Intifadah meurtrière en Corse.
Les adolescents corses sont-ils responsables de leur crime? La bêtise, la haine, l’exemple à suivre ou les prêches nationalistes, en s’incrustant dans l’esprit des enfants, sont-ils à l’origine du geste imbécile de ces deux rejetons infâmes qui ont tué un nourrisson que sa mère portait dans ses bras?
En jetant des pierres vers des touristes, hier soir à Bonifacio, deux jeunes corses d’à peine quinze ans ont tué l’enfant d’un couple venu en vacances dans un coin de France d’une beauté rarissime.
Quelques jours auparavant, avait eu lieu à Corté le rassemblement annuel des nationalistes de tout poil, où, lors d’un débat chloroformant sur la question essentielle de savoir qui était corse ou non, un aborigène s’était levé pour apostropher l’assemblée, réclamer le départ des individus non autochtones et ranimer une discussion, dont le thème, à ses oreilles, n’avait nul besoin d’être débattu, la cause étant entendu, seul le natif pouvant se prévaloir de demeurer à ses côtés.

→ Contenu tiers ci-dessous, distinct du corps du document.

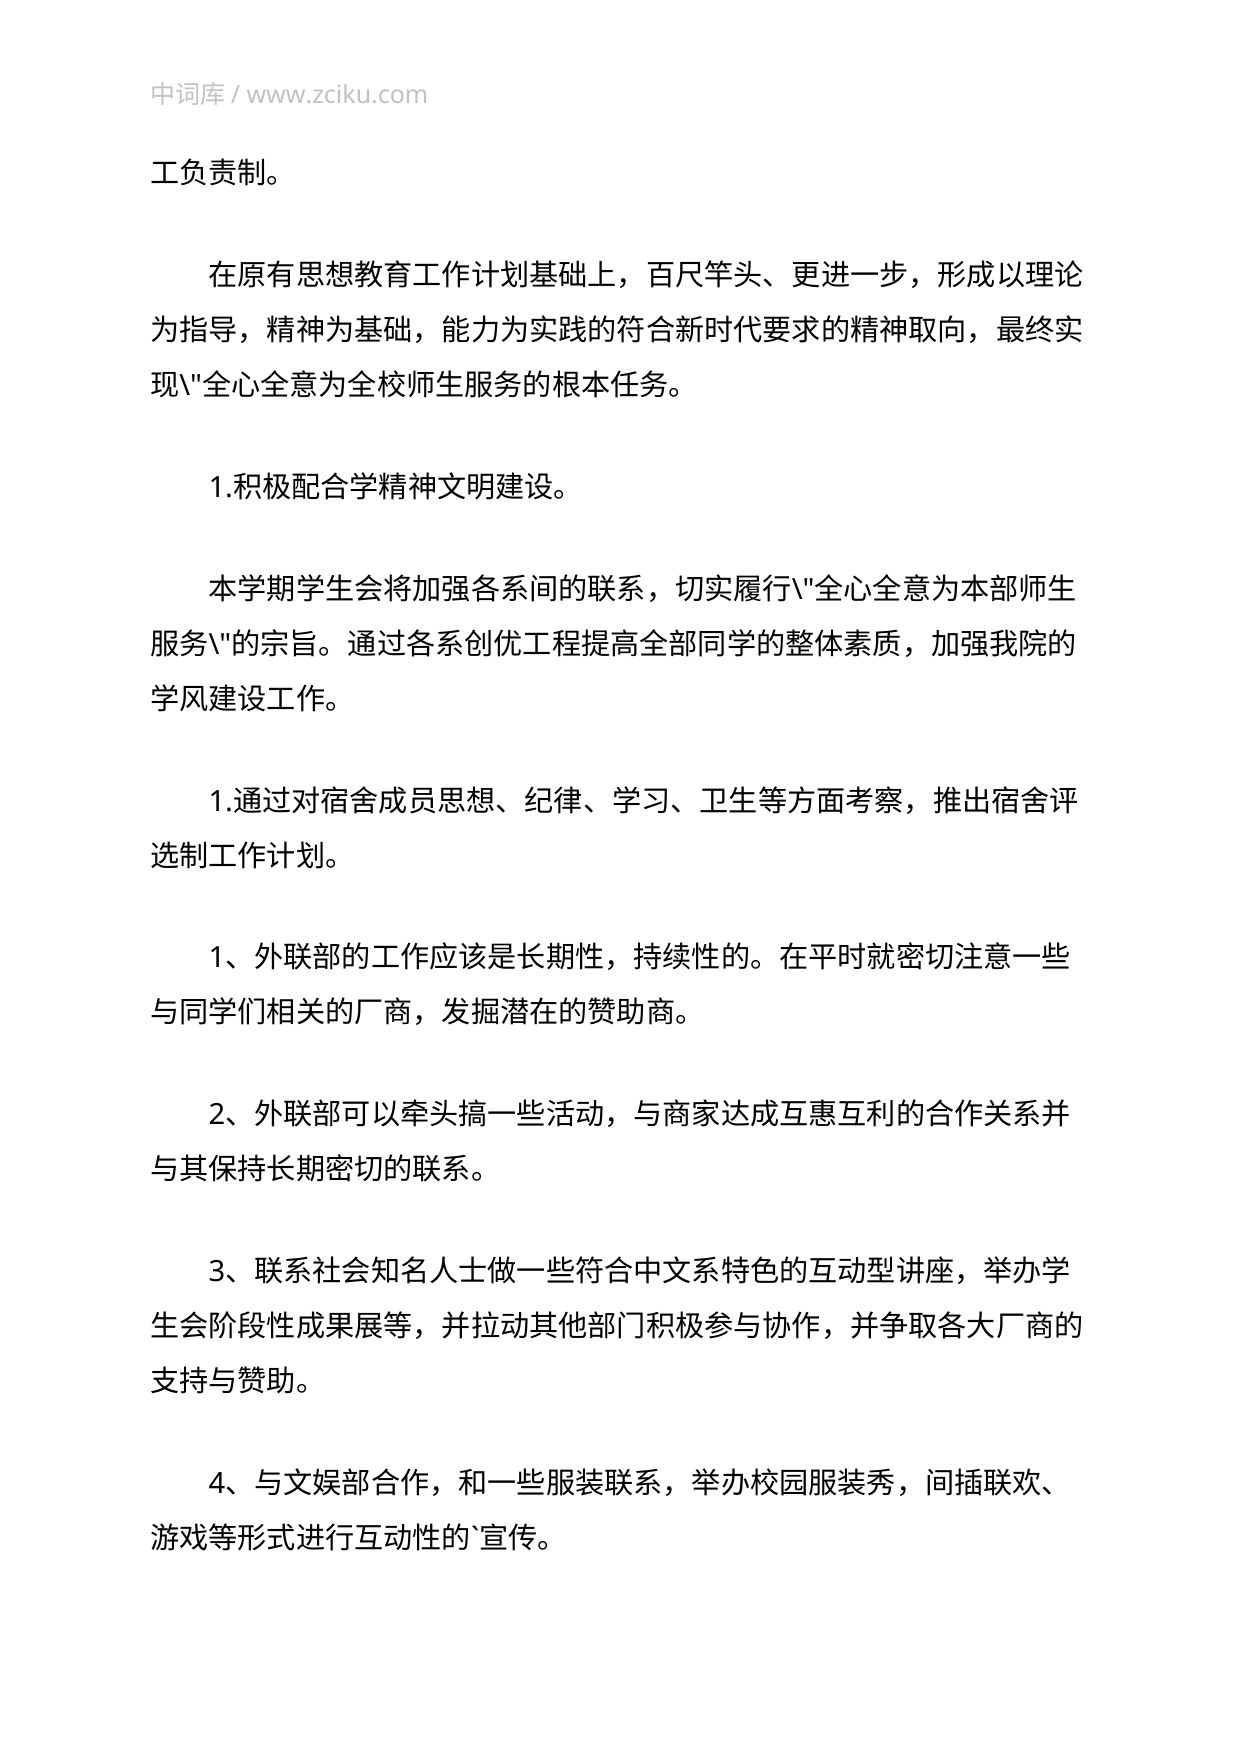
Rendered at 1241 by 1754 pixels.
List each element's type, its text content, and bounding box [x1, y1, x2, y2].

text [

Entre ces discours imbéciles et ces actes attentatoires récurrents qui illuminent les nuits de l’île de leurs explosions dont se gargarise une minorité à l’esprit rétrograde, il ne fait aucun doute que des enfants malléables puissent s’en accommoder et en faire leur crédo.

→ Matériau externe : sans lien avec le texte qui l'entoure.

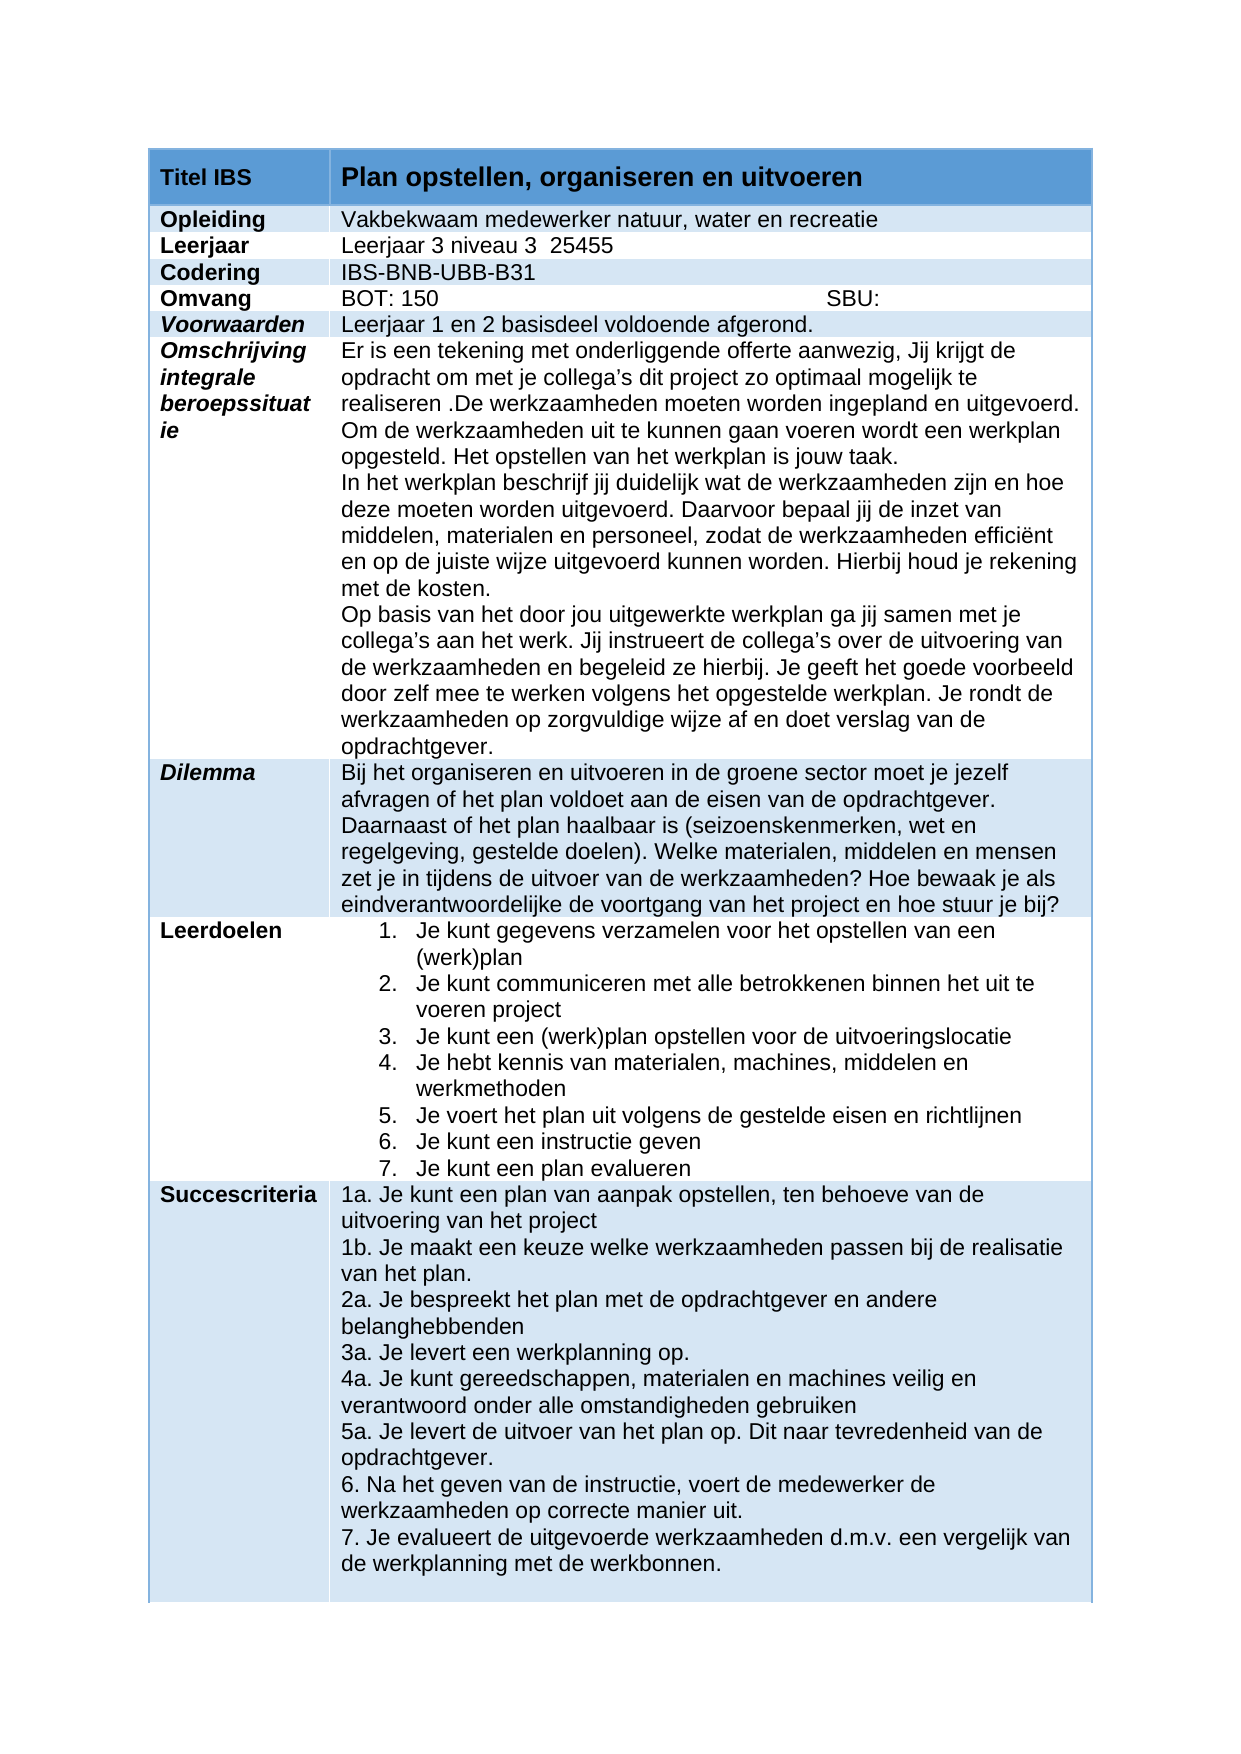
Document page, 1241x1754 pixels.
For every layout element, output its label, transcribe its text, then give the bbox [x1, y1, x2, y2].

Alors, si ces enfants sont responsables du geste, ce sont les pères les initiateurs, et ces assassins en herbe, suivant l’exemple donné, eux dont l’âge est celui où l’on joue encore aux gendarmes et aux voleurs, ne pouvaient être que les tristes interprètes d’une tragédie écrite par de sinistres auteurs et jouée sans relâche depuis des lustres pour le malheur de beaucoup et la réjouissance inepte de la minorité de l’île, cette minorité qui impose par la violence du verbe et de l’acte sa vision passéiste du monde à ceux, majoritaires, dont le coeur corse bat à l’unisson de la beauté de leur île.

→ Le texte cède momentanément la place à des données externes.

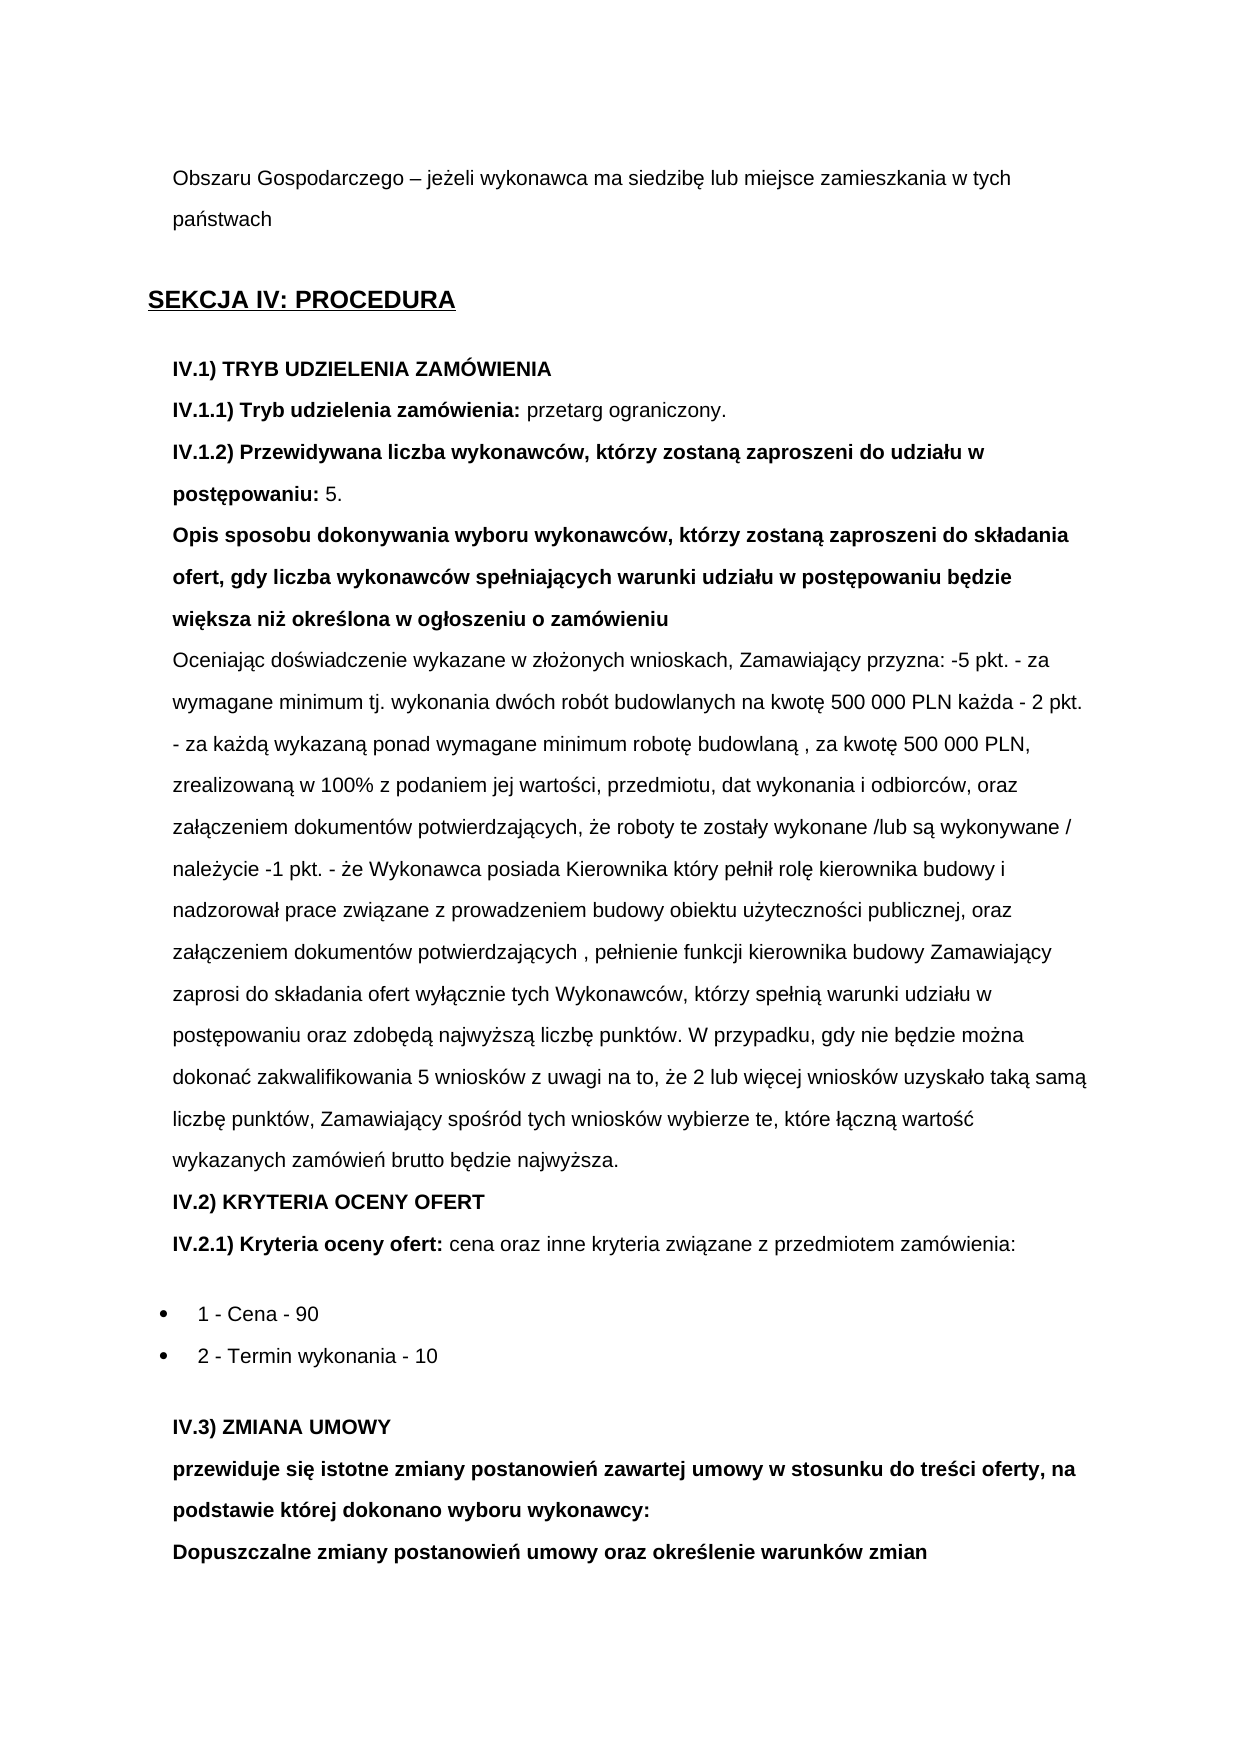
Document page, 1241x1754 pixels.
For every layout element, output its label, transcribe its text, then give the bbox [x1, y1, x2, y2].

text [172, 148, 1092, 231]
text przewiduje się istotne zmiany postanowień zawartej umowy w stosunku do treści oferty, na podstawie której dokonano wyboru wykonawcy: [172, 1439, 1092, 1522]
text Dopuszczalne zmiany postanowień umowy oraz określenie warunków zmian [172, 1522, 1092, 1564]
text IV.1.1) Tryb udzielenia zamówienia: przetarg ograniczony. [172, 380, 1092, 422]
list 1 - Cena - 90 [160, 1284, 1092, 1326]
text IV.3) ZMIANA UMOWY [172, 1397, 1092, 1439]
text Opis sposobu dokonywania wyboru wykonawców, którzy zostaną zaproszeni do składania ofert, gdy liczba wykonawców spełniających warunki udziału w postępowaniu będzie większa niż określona w ogłoszeniu o zamówieniu [172, 505, 1092, 630]
text IV.1) TRYB UDZIELENIA ZAMÓWIENIA [172, 339, 1092, 380]
text IV.2) KRYTERIA OCENY OFERT [172, 1172, 1092, 1214]
list 2 - Termin wykonania - 10 [160, 1326, 1092, 1368]
text SEKCJA IV: PROCEDURA [148, 272, 1092, 314]
text Oceniając doświadczenie wykazane w złożonych wnioskach, Zamawiający przyzna: -5 pkt. - za wymagane minimum tj. wykonania dwóch robót budowlanych na kwotę 500 000 PLN każda - 2 pkt. - za każdą wykazaną ponad wymagane minimum robotę budowlaną , za kwotę 500 000 PLN, zrealizowaną w 100% z podaniem jej wartości, przedmiotu, dat wykonania i odbiorców, oraz załączeniem dokumentów potwierdzających, że roboty te zostały wykonane /lub są wykonywane / należycie -1 pkt. - że Wykonawca posiada Kierownika który pełnił rolę kierownika budowy i nadzorował prace związane z prowadzeniem budowy obiektu użyteczności publicznej, oraz załączeniem dokumentów potwierdzających , pełnienie funkcji kierownika budowy Zamawiający zaprosi do składania ofert wyłącznie tych Wykonawców, którzy spełnią warunki udziału w postępowaniu oraz zdobędą najwyższą liczbę punktów. W przypadku, gdy nie będzie można dokonać zakwalifikowania 5 wniosków z uwagi na to, że 2 lub więcej wniosków uzyskało taką samą liczbę punktów, Zamawiający spośród tych wniosków wybierze te, które łączną wartość wykazanych zamówień brutto będzie najwyższa. [172, 630, 1092, 1172]
text IV.2.1) Kryteria oceny ofert: cena oraz inne kryteria związane z przedmiotem zamówienia: [172, 1214, 1092, 1255]
text IV.1.2) Przewidywana liczba wykonawców, którzy zostaną zaproszeni do udziału w postępowaniu: 5. [172, 422, 1092, 505]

Car ce geste, même si ces adolescents n’étaient pas animés de l’intention de tuer, exprime le rejet, le besoin de chasser, l’envie de bannir, de blesser celui qu’on considère envahisseur.
Mais la Corse n’est pas la Palestine. Cette espèce d’intifadah n’a aucun sens, aucune légitimité. Elle est dérisoire et stupide, stupide au point de tuer un enfant qui ne demandait qu’à connaître un jour la magnificence de la Corse, cette Corse où, n’en déplaise, chacun doit être libre d’y vivre.